Can you give the data below as a Markdown table with the columns Number and Record line, one row per line and blank lines skipped?

Stored records
======
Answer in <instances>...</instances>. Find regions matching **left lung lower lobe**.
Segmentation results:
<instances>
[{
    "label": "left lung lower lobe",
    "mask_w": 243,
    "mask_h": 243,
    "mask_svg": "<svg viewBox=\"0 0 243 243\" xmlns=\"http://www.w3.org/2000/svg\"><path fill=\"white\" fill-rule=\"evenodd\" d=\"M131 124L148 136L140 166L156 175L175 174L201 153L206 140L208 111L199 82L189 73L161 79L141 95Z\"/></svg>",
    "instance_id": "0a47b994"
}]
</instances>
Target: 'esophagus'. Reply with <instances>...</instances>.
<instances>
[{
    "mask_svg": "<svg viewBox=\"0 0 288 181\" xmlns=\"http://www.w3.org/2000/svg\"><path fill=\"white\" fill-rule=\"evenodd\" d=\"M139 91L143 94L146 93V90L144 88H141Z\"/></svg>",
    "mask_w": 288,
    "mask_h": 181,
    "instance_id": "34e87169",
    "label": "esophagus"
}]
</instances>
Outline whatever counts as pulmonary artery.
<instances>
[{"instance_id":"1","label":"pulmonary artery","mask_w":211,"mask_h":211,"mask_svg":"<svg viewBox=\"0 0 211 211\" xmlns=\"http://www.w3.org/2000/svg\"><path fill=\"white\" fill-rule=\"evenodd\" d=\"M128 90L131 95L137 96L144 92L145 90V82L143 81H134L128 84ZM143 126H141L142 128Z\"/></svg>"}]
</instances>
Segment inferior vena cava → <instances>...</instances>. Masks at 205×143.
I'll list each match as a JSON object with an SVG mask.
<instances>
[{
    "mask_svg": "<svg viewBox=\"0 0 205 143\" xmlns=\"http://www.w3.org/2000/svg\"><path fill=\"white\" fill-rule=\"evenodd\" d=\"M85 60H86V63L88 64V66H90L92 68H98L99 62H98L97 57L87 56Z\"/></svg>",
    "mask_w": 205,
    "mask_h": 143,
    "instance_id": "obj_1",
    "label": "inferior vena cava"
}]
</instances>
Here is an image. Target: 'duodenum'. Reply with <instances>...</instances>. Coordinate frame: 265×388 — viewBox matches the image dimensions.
======
__Output for this task__
| Number | Record line |
|---|---|
| 1 | Answer in <instances>...</instances>. Find regions matching **left lung lower lobe**. |
| 2 | Segmentation results: |
| 3 | <instances> |
| 4 | [{ |
| 5 |     "label": "left lung lower lobe", |
| 6 |     "mask_w": 243, |
| 7 |     "mask_h": 243, |
| 8 |     "mask_svg": "<svg viewBox=\"0 0 243 243\" xmlns=\"http://www.w3.org/2000/svg\"><path fill=\"white\" fill-rule=\"evenodd\" d=\"M131 124L148 136L140 166L156 175L175 174L201 153L206 140L208 111L199 82L189 73L161 79L141 95Z\"/></svg>", |
| 9 |     "instance_id": "0a47b994" |
| 10 | }] |
| 11 | </instances> |
| 12 | Target: 'esophagus'. Reply with <instances>...</instances>. |
| 13 | <instances> |
| 14 | [{ |
| 15 |     "mask_svg": "<svg viewBox=\"0 0 288 181\" xmlns=\"http://www.w3.org/2000/svg\"><path fill=\"white\" fill-rule=\"evenodd\" d=\"M139 91L143 94L146 93V90L144 88H141Z\"/></svg>", |
| 16 |     "mask_w": 288, |
| 17 |     "mask_h": 181, |
| 18 |     "instance_id": "34e87169", |
| 19 |     "label": "esophagus" |
| 20 | }] |
| 21 | </instances> |
| 22 | Outline whatever counts as pulmonary artery. |
| 23 | <instances> |
| 24 | [{"instance_id":"1","label":"pulmonary artery","mask_w":211,"mask_h":211,"mask_svg":"<svg viewBox=\"0 0 211 211\" xmlns=\"http://www.w3.org/2000/svg\"><path fill=\"white\" fill-rule=\"evenodd\" d=\"M128 90L131 95L137 96L144 92L145 90V82L143 81H134L128 84ZM143 126H141L142 128Z\"/></svg>"}] |
| 25 | </instances> |
| 26 | Segment inferior vena cava → <instances>...</instances>. Masks at 205×143. |
| 27 | I'll list each match as a JSON object with an SVG mask. |
| 28 | <instances> |
| 29 | [{ |
| 30 |     "mask_svg": "<svg viewBox=\"0 0 205 143\" xmlns=\"http://www.w3.org/2000/svg\"><path fill=\"white\" fill-rule=\"evenodd\" d=\"M85 60H86V63L88 64V66H90L92 68H98L99 62H98L97 57L87 56Z\"/></svg>", |
| 31 |     "mask_w": 205, |
| 32 |     "mask_h": 143, |
| 33 |     "instance_id": "obj_1", |
| 34 |     "label": "inferior vena cava" |
| 35 | }] |
| 36 | </instances> |
| 37 | Here is an image. Target: 'duodenum'. Reply with <instances>...</instances>. Coordinate frame: 265×388 — viewBox matches the image dimensions. |